A 50-year old nasty diktat is no more. In a dramatic turn the Burma
government announced it will abolish media censorship – a move welcomed by
Burmese journalists. Under these rules no journalists would be compelled anymore
to submit their articles to state censors before they publish.
However the turn is yet to be complete and suspicions remain as the same people who jailed
journalists are still in charge of the dreadfully restrictive
legislation giving them the ability to crackdown on publications and even close
them if deemed a threat to national security. The censor board is yet to be abolished
and will still be looking at articles post-publications to determine whether
any publishing laws are violated.
Journalists remain cautious as enough laws remain on the statute books
to force self-censorship. Some of these laws, in place since the military coup
in 1962, force journalists to avoid anything that is deemed as opposing the
constitution or insulting to ethnic groups, leaving enormous power in the hands
of government to silence dissent.
There is no doubt that President Thein Sein's reformist government has
significantly relaxed media controls over the last year, allowing journalists
to publish articles that would have been unthinkable during the era of absolute
military rule. However taboo subjects remain such as corruption and
alleged abuses by army officers during the military dictatorship. Only last
month, the censor board suspended two weekly magazines, the Voice Weekly and Envoy, for speculating on the cabinet reshuffle.

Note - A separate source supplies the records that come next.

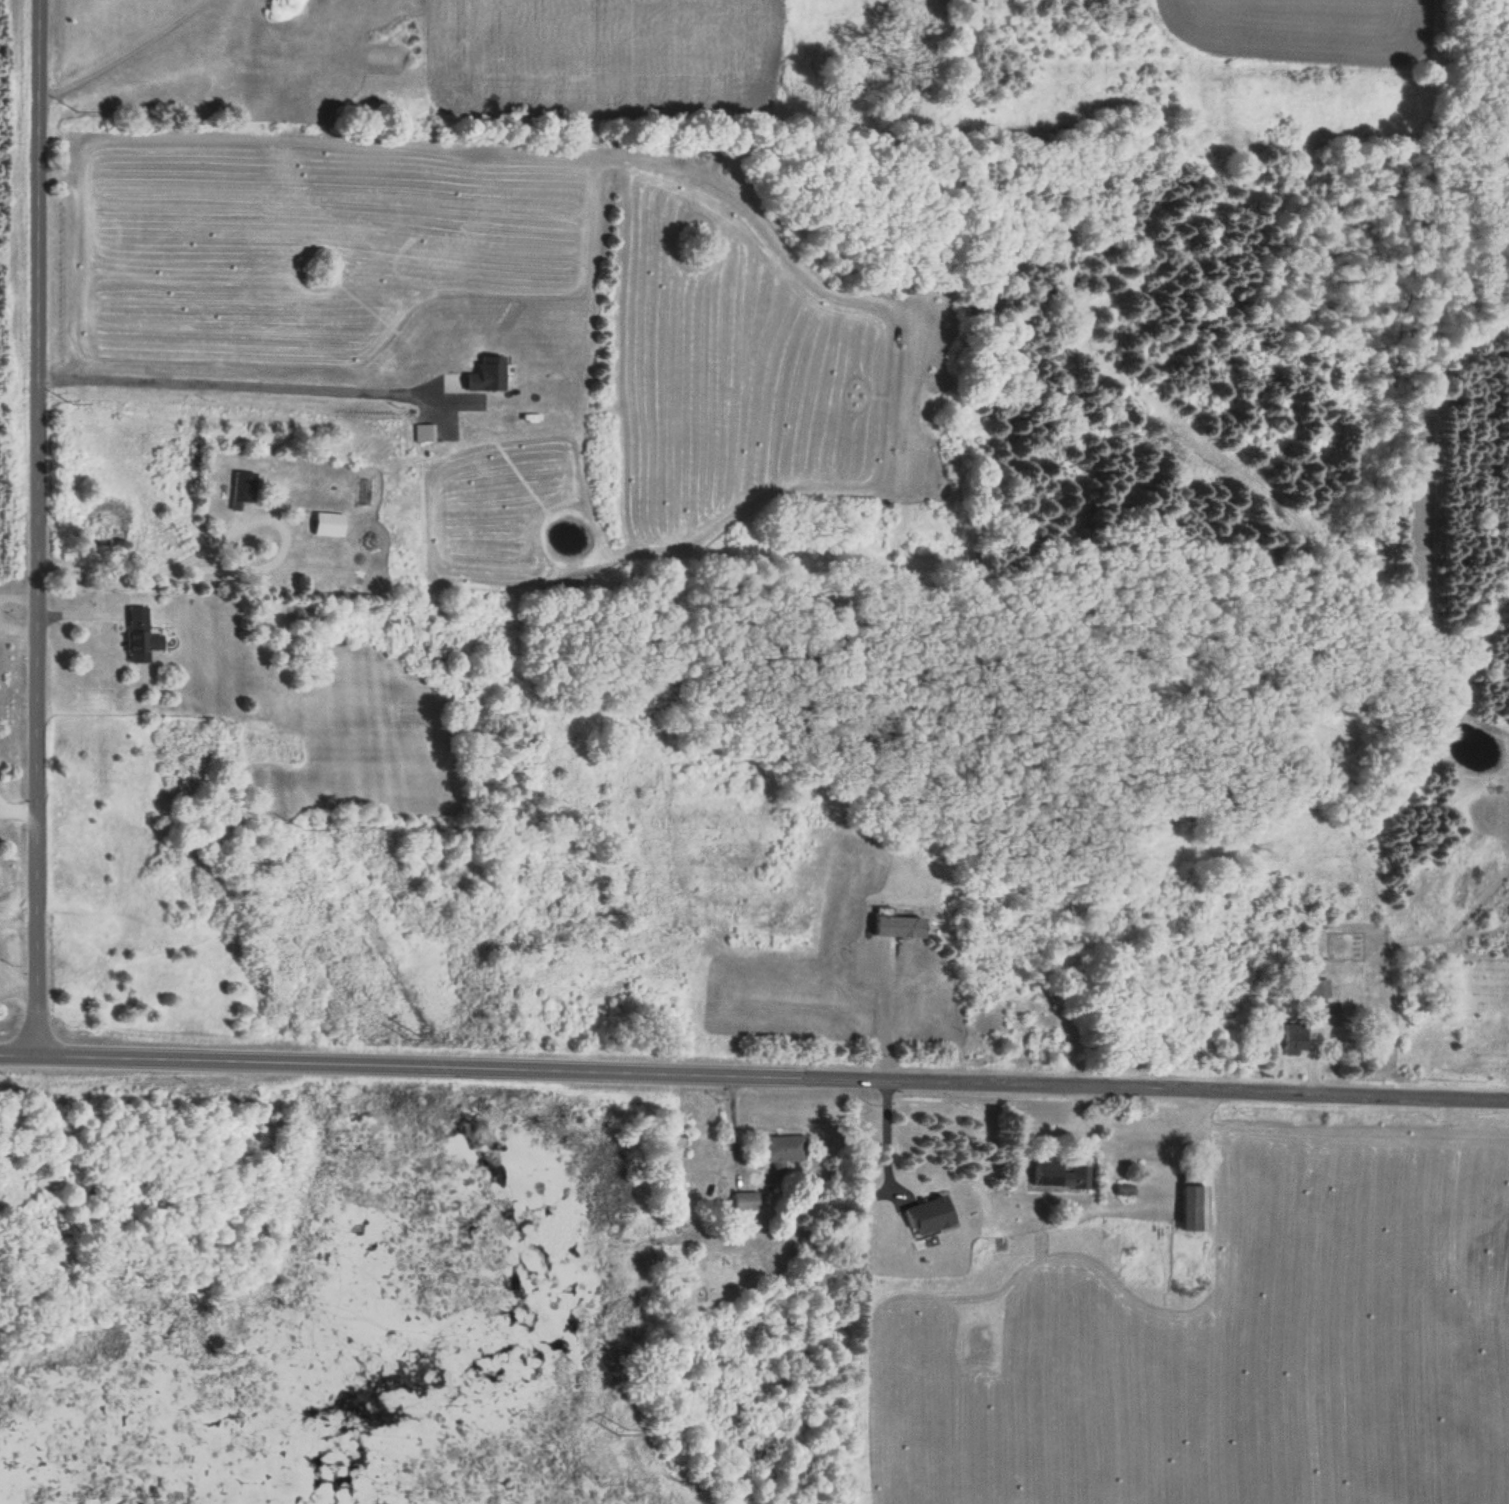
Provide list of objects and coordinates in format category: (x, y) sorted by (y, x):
building: (242, 487)
building: (328, 523)
road: (37, 525)
building: (139, 636)
building: (898, 926)
building: (1318, 988)
building: (1293, 1038)
road: (754, 1074)
building: (782, 1148)
building: (1059, 1172)
building: (1193, 1205)
building: (929, 1214)
power tower: (619, 1427)

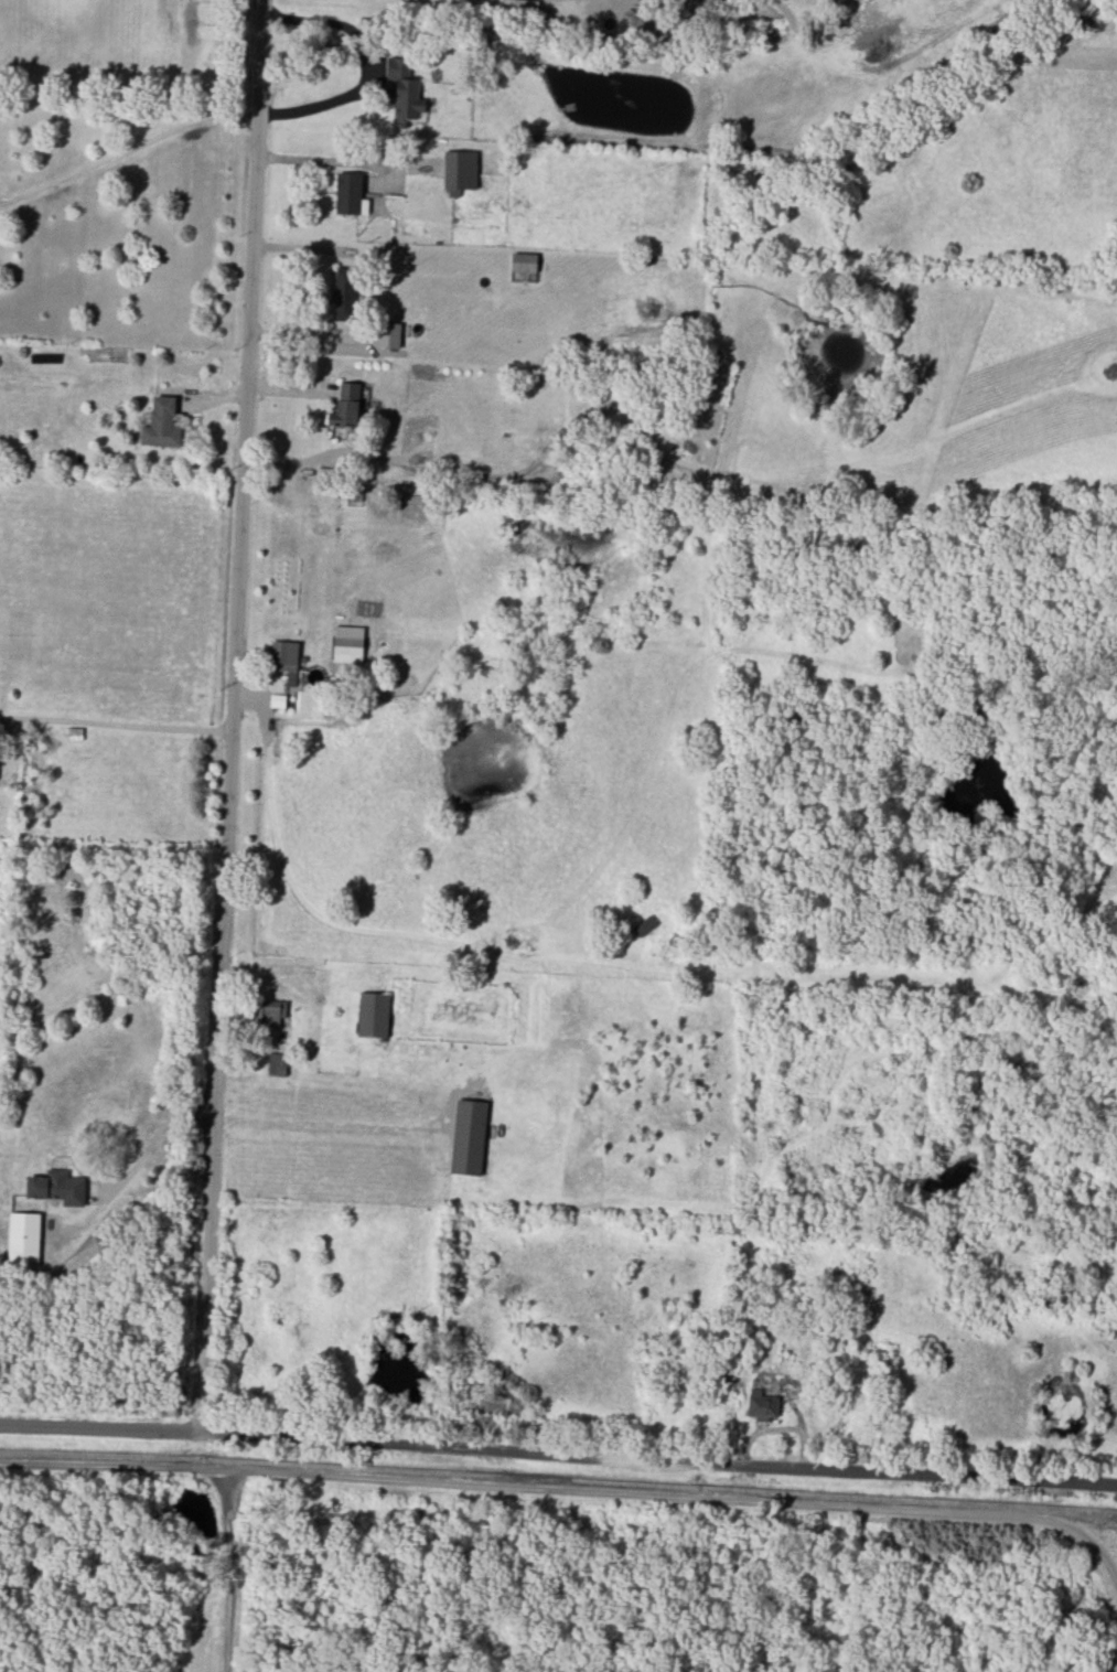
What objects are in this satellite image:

While welcoming the new mood for reform, journalists still feel that if
press laws were not also reformed, then the changes promised by government can
be rolled back if it feels that a free press is becoming a threat.
Some however believe that it would be difficult for the authorities to put
the genie back in the bottle. A new net-savvy generation is now part of the
equation. It was the protest by young journalists demanding the right to
publish freely that may have forced the hand of government. They now have access to information
elsewhere and don’t rely anymore on the two state-owned propaganda sheets, the
Burmese-language Mirror and the
English-language New Light of Myanmar
which, until not long ago, instructed citizens to “oppose those relying on
external elements and holding negative views, and crush all internal and
external destructive elements as the common enemy".